## [Working data]
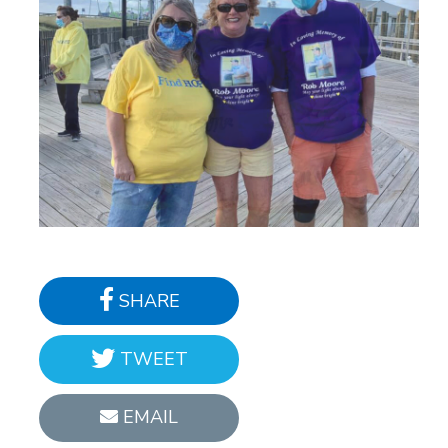
SHARE
TWEET
EMAIL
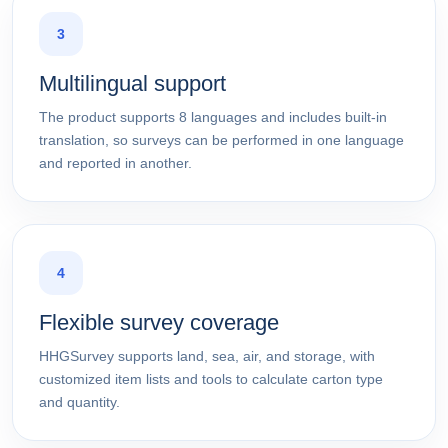
3
Multilingual support
The product supports 8 languages and includes built-in
translation, so surveys can be performed in one language
and reported in another.
4
Flexible survey coverage
HHGSurvey supports land, sea, air, and storage, with
customized item lists and tools to calculate carton type
and quantity.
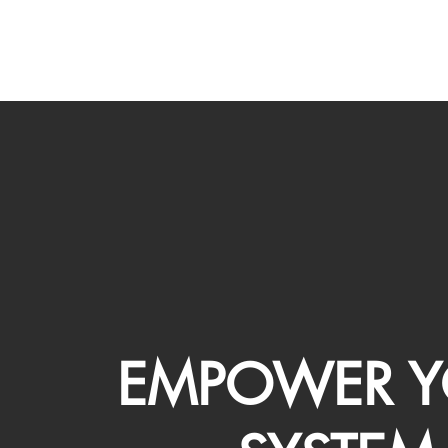
EMPOWER Y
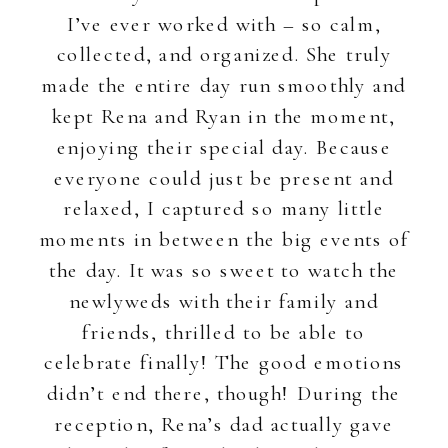
I’ve ever worked with – so calm,
collected, and organized. She truly
made the entire day run smoothly and
kept Rena and Ryan in the moment,
enjoying their special day. Because
everyone could just be present and
relaxed, I captured so many little
moments in between the big events of
the day. It was so sweet to watch the
newlyweds with their family and
friends, thrilled to be able to
celebrate finally! The good emotions
didn’t end there, though! During the
reception, Rena’s dad actually gave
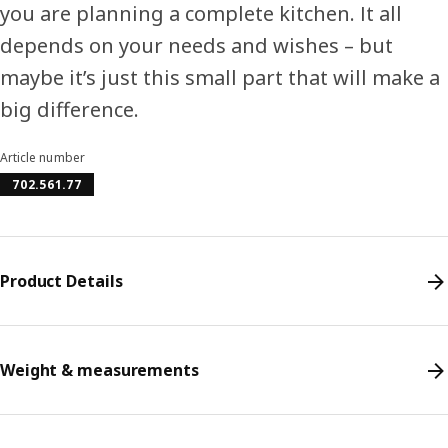
you are planning a complete kitchen. It all
depends on your needs and wishes – but
maybe it’s just this small part that will make a
big difference.
Article number
702.561.77
Product Details
Weight & measurements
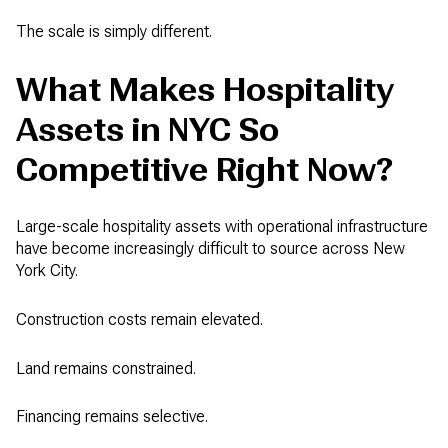
The scale is simply different.
What Makes Hospitality
Assets in NYC So
Competitive Right Now?
Large-scale hospitality assets with operational infrastructure
have become increasingly difficult to source across New
York City.
Construction costs remain elevated.
Land remains constrained.
Financing remains selective.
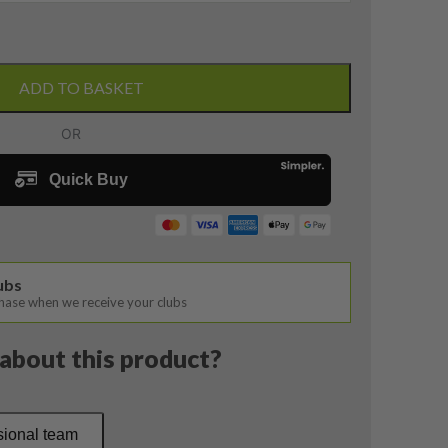
ADD TO BASKET
lubs
chase when we receive your clubs
about this product?
sional team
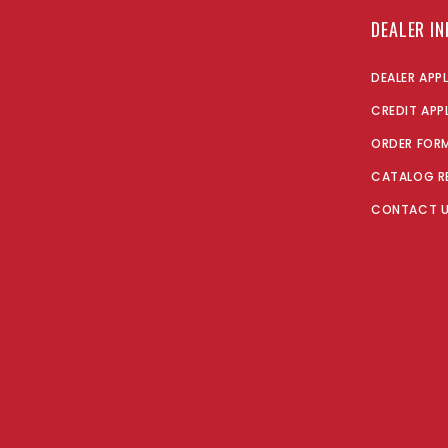
DEALER I
DEALER APP
CREDIT APP
ORDER FOR
CATALOG R
CONTACT 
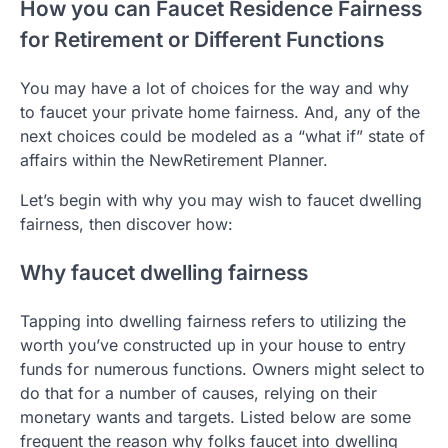
How you can Faucet Residence Fairness
for Retirement or Different Functions
You may have a lot of choices for the way and why
to faucet your private home fairness. And, any of the
next choices could be modeled as a “what if” state of
affairs within the NewRetirement Planner.
Let’s begin with why you may wish to faucet dwelling
fairness, then discover how:
Why faucet dwelling fairness
Tapping into dwelling fairness refers to utilizing the
worth you’ve constructed up in your house to entry
funds for numerous functions. Owners might select to
do that for a number of causes, relying on their
monetary wants and targets. Listed below are some
frequent the reason why folks faucet into dwelling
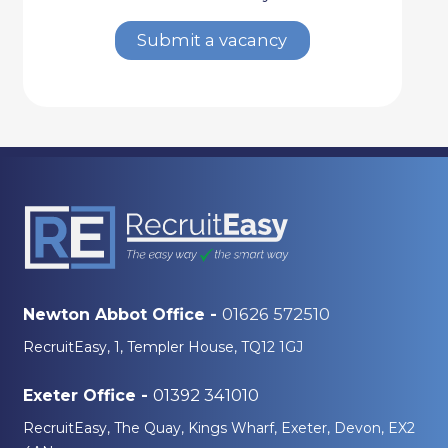
Submit a vacancy
01626 572510
Newton Abbot Office -
RecruitEasy, 1, Templer House, TQ12 1GJ
01392 341010
Exeter Office -
RecruitEasy, The Quay, Kings Wharf, Exeter, Devon, EX2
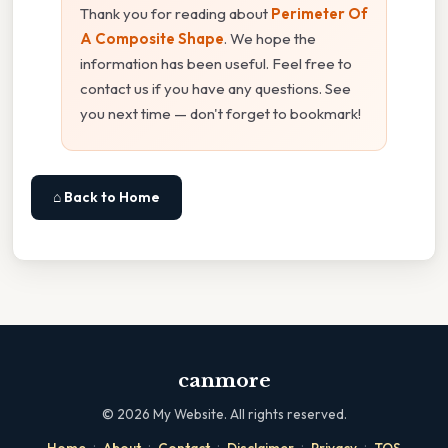
Thank you for reading about
Perimeter Of
A Composite Shape
. We hope the
information has been useful. Feel free to
contact us if you have any questions. See
you next time — don't forget to bookmark!
⌂ Back to Home
canmore
©
2026
My Website. All rights reserved.
·
·
·
·
·
Home
About
Contact
Disclaimer
Privacy
TOS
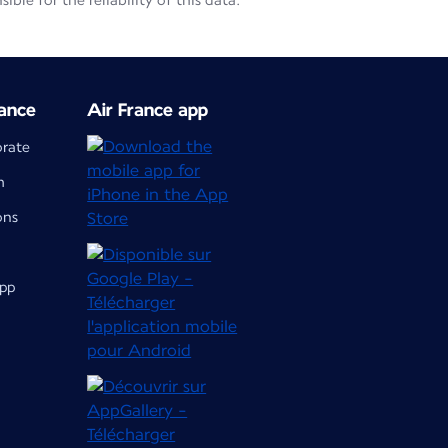
le for the reliability of this data.
ance
Air France app
orate
m
ons
app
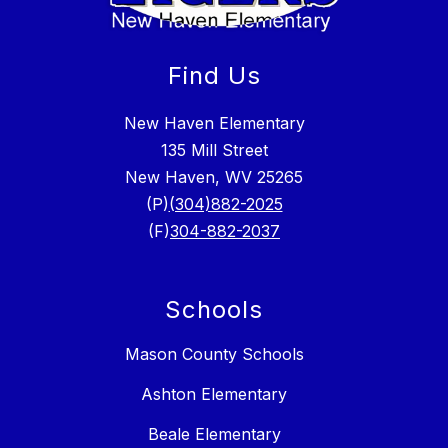
Find Us
New Haven Elementary
135 Mill Street
New Haven, WV 25265
(P)
(304)882-2025
(F)
304-882-2037
Schools
Mason County Schools
Ashton Elementary
Beale Elementary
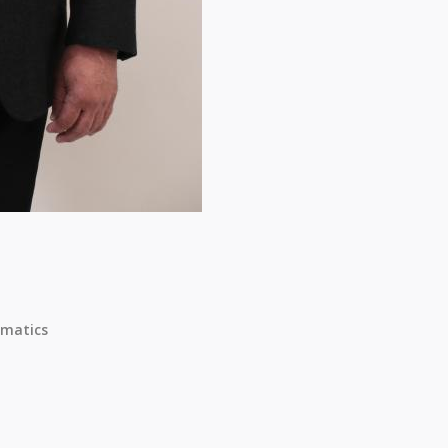
matics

## [Work instructions]
The answer must be a single number: the count of lines in the entries that include "this".

## [Answer box]
3